Just ask RIM’s two outgoing co-CEOs.

  • Kok Hean

    “You’d be surprised how many people buy MacBook Airs to install Windows on. If you can buy a Dell or Samsung and get a machine pre-configured, why would you step into an Apple Store and potentially pay more?”

    Because you can get the nice design, the Mac OS operating software and you can also use Windows on it.

  • Anonymous

    “You’d be surprised how many people buy MacBook Airs to install Windows on. ”

    No, we wouldn’t.

    • Really? Think about all the brain dead teenagers who haven’t used anything else…

      • Anonymous

        I just think if you’re making outrageous claims you should be able to site a source/refrence some sort of verifiable documentation instead of just pulling it out of your derrière.

  • Anonymous

    Hopefully Apple listens to a random blogger on the Internet.


  • Anonymous

    You forgot to mention one key factor that apple has over the competitors….the app store. That’s the reason the iphone is as popular as it is. It’s the reason developers flock to that system. That’s where the money is. And I don’t see google or anyone else with their fragmented ecosystem catching up any time soon.

    • So the Ubuntu Software Center, Windows Store and Andriod Market mean nothing?

      • Anonymous

        In a word, yes. The brevity and variety that is offered on the Apple App store is why the handset is preferred for many people. Sure Android users tout “Marketplace” but there isn’t nearly enough choices and quality as what is found in the App store. Apple’s control is a two edged sword, while limiting certain great ideas, it also whittles out garbage apps. And Ubuntu isn’t a SMARTPHONE app developer.

  • Anonymous

    I own an iPhone since about exactly two years. One year ago I bought an Apple TV 2 and short before Christmas 2011 I ordered my first iMac.
    (And btw I installed Win7 via BootCamp b’cause of Counter Strike and Ableton Live ;))

    But what I want to say is that I will never ever step back to Windows-only machines or Android Smartphones.

  • The only way is up ^

  • Gregz0r

    Jobs ensured that there will only be ‘A-players’ at Apple. Cook, Ive, Schiller, Forstall, Cue, Joswiak, etc, have been around for years and are fully up to speed on what’s required, of that, I have no doubt.

  • Steve Jobs left alot of new ideas for the company. He left ideas that with the technology we dont have right now its not possible to do until the near future.

    • Anonymous

      I don’t know. It was Steve Jobs who forced the direction of the company. Who at Apple had the insight to delve into the phone market? That was outrageous at the time he introduced it and it was his creative leadership that revived a dying company in the early 90s. Only he was bullish enough (translated “jerk”) to demand the iPhone name from Cisco. Seems that Tim Cook can only hope to manage R & D funds to help maintain the plateau that Steve Jobs has brought Apple to.

  • Anonymous

    You can be assured: Apple NEVER RESTS ON ITS LAURELS.

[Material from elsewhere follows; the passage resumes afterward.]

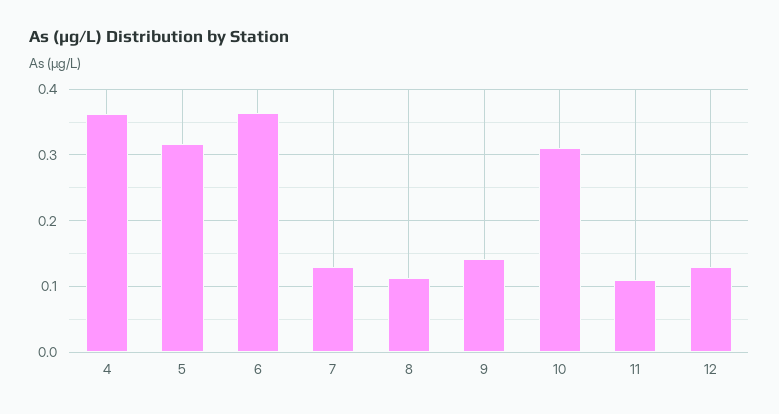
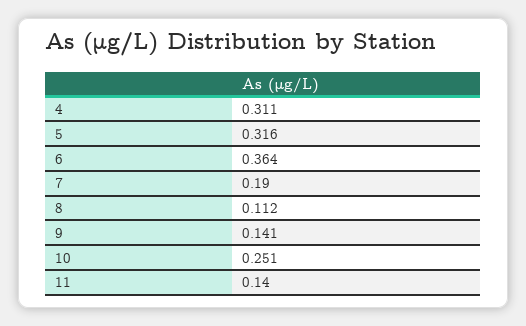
4: 0.36 -> 0.311
7: 0.13 -> 0.19
10: 0.31 -> 0.251
11: 0.11 -> 0.14
12: 0.13 -> none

    Apple is the only company which continually innovates. It is in its DNA. The worse thing for Apple is to sit still.

    Apple is not afraid to kill its own products – even its most successful ones. Apple is not afraid to cannibalize is own products – even its most successful ones. Apple has no fear of going forward – leaving behind legacy technology. This lack of fear makes Apple unique – particularly for big companies.

    Apple’s one mantra: To make the best products it can.

    This means Apple’s products keep getting better and better and better.

    Apple loves to compete. It never rests on its laurels. Resting is not in its DNA.